§ **Your task**:
Print the listing below word for word, but drop any pictures it contains.

§ **Material for this exercise**:
[Start of section]

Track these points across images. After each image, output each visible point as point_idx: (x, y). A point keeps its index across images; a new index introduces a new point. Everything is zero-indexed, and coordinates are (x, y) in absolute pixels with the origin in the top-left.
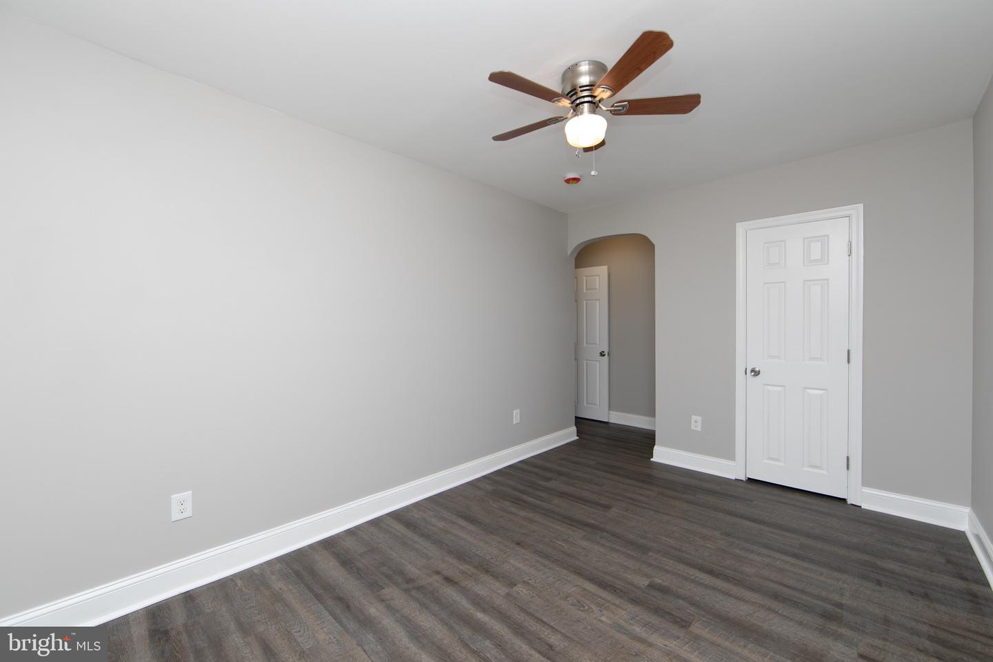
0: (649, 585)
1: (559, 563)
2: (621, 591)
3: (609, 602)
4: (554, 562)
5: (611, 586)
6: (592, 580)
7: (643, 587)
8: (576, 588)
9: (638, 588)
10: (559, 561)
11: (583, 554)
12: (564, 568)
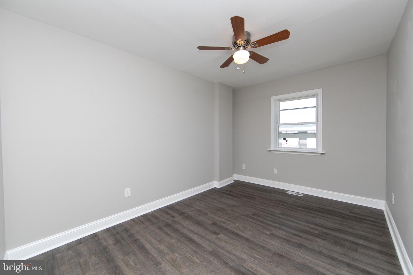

[End of section]

§ **Response area**:
Track these points across images. After each image, output each visible point as point_idx: (x, y). A point keeps its index across images; a new index introduces a new point. Everything is zero-indexed, and coordinates are (x, y) in absolute pixels with the origin in the top-left.
0: (649, 585)
1: (559, 563)
2: (621, 591)
3: (609, 602)
4: (554, 562)
5: (611, 586)
6: (592, 580)
7: (643, 587)
8: (576, 588)
9: (638, 588)
10: (559, 561)
11: (583, 554)
12: (564, 568)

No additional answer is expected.